SUPPLIED MATERIAL section start

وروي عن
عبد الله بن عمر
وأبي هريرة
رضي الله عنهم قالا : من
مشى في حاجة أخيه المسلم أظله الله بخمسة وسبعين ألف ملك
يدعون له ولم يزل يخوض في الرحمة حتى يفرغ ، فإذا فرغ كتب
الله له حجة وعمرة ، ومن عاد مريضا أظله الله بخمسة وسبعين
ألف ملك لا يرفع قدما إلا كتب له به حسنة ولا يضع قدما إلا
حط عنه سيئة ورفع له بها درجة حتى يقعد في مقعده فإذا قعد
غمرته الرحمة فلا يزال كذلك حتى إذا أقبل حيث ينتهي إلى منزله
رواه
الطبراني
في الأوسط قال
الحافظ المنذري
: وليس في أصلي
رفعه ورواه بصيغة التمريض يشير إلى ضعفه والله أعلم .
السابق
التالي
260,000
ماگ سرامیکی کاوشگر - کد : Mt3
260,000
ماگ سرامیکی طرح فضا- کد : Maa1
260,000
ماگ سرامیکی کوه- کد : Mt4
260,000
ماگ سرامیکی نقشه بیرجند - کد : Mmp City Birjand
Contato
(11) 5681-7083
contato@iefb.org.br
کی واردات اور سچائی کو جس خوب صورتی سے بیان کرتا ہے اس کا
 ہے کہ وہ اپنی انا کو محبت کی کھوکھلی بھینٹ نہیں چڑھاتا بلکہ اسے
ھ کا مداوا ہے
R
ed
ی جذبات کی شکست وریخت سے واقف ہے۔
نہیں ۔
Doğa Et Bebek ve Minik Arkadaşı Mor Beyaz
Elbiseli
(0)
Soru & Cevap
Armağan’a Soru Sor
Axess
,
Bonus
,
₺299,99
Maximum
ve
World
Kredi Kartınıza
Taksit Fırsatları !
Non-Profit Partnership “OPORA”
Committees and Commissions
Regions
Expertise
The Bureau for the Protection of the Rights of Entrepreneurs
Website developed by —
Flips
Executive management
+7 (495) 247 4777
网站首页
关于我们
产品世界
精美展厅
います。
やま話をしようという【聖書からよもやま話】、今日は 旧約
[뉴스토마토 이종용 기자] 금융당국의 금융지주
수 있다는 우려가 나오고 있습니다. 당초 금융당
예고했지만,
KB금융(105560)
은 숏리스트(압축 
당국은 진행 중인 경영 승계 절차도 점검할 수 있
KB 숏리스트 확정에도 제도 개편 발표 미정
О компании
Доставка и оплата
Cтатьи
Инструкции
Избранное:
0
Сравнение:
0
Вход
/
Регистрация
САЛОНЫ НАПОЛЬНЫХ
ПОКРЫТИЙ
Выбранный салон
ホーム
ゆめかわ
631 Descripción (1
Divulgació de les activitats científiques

SUPPLIED MATERIAL section end

Format every line of the items above as a Markdown table with two columns, No. and Line. Number the rows and skip any blank lines.

| No. | Line |
|---|---|
| 1 | وروي عن |
| 2 | عبد الله بن عمر |
| 3 | وأبي هريرة |
| 4 | رضي الله عنهم قالا : من |
| 5 | مشى في حاجة أخيه المسلم أظله الله بخمسة وسبعين ألف ملك |
| 6 | يدعون له ولم يزل يخوض في الرحمة حتى يفرغ ، فإذا فرغ كتب |
| 7 | الله له حجة وعمرة ، ومن عاد مريضا أظله الله بخمسة وسبعين |
| 8 | ألف ملك لا يرفع قدما إلا كتب له به حسنة ولا يضع قدما إلا |
| 9 | حط عنه سيئة ورفع له بها درجة حتى يقعد في مقعده فإذا قعد |
| 10 | غمرته الرحمة فلا يزال كذلك حتى إذا أقبل حيث ينتهي إلى منزله |
| 11 | رواه |
| 12 | الطبراني |
| 13 | في الأوسط قال |
| 14 | الحافظ المنذري |
| 15 | : وليس في أصلي |
| 16 | رفعه ورواه بصيغة التمريض يشير إلى ضعفه والله أعلم . |
| 17 | السابق |
| 18 | التالي |
| 19 | 260,000 |
| 20 | ماگ سرامیکی کاوشگر - کد : Mt3 |
| 21 | 260,000 |
| 22 | ماگ سرامیکی طرح فضا- کد : Maa1 |
| 23 | 260,000 |
| 24 | ماگ سرامیکی کوه- کد : Mt4 |
| 25 | 260,000 |
| 26 | ماگ سرامیکی نقشه بیرجند - کد : Mmp City Birjand |
| 27 | Contato |
| 28 | (11) 5681-7083 |
| 29 | contato@iefb.org.br |
| 30 | کی واردات اور سچائی کو جس خوب صورتی سے بیان کرتا ہے اس کا |
| 31 |  ہے کہ وہ اپنی انا کو محبت کی کھوکھلی بھینٹ نہیں چڑھاتا بلکہ اسے |
| 32 | ھ کا مداوا ہے |
| 33 | R |
| 34 | ed |
| 35 | ی جذبات کی شکست وریخت سے واقف ہے۔ |
| 36 | نہیں ۔ |
| 37 | Doğa Et Bebek ve Minik Arkadaşı Mor Beyaz |
| 38 | Elbiseli |
| 39 | (0) |
| 40 | Soru & Cevap |
| 41 | Armağan’a Soru Sor |
| 42 | Axess |
| 43 | , |
| 44 | Bonus |
| 45 | , |
| 46 | ₺299,99 |
| 47 | Maximum |
| 48 | ve |
| 49 | World |
| 50 | Kredi Kartınıza |
| 51 | Taksit Fırsatları ! |
| 52 | Non-Profit Partnership “OPORA” |
| 53 | Committees and Commissions |
| 54 | Regions |
| 55 | Expertise |
| 56 | The Bureau for the Protection of the Rights of Entrepreneurs |
| 57 | Website developed by — |
| 58 | Flips |
| 59 | Executive management |
| 60 | +7 (495) 247 4777 |
| 61 | 网站首页 |
| 62 | 关于我们 |
| 63 | 产品世界 |
| 64 | 精美展厅 |
| 65 | います。 |
| 66 | やま話をしようという【聖書からよもやま話】、今日は 旧約 |
| 67 | [뉴스토마토 이종용 기자] 금융당국의 금융지주 |
| 68 | 수 있다는 우려가 나오고 있습니다. 당초 금융당 |
| 69 | 예고했지만, |
| 70 | KB금융(105560) |
| 71 | 은 숏리스트(압축  |
| 72 | 당국은 진행 중인 경영 승계 절차도 점검할 수 있 |
| 73 | KB 숏리스트 확정에도 제도 개편 발표 미정 |
| 74 | О компании |
| 75 | Доставка и оплата |
| 76 | Cтатьи |
| 77 | Инструкции |
| 78 | Избранное: |
| 79 | 0 |
| 80 | Сравнение: |
| 81 | 0 |
| 82 | Вход |
| 83 | / |
| 84 | Регистрация |
| 85 | САЛОНЫ НАПОЛЬНЫХ |
| 86 | ПОКРЫТИЙ |
| 87 | Выбранный салон |
| 88 | ホーム |
| 89 | ゆめかわ |
| 90 | 631 Descripción (1 |
| 91 | Divulgació de les activitats científiques |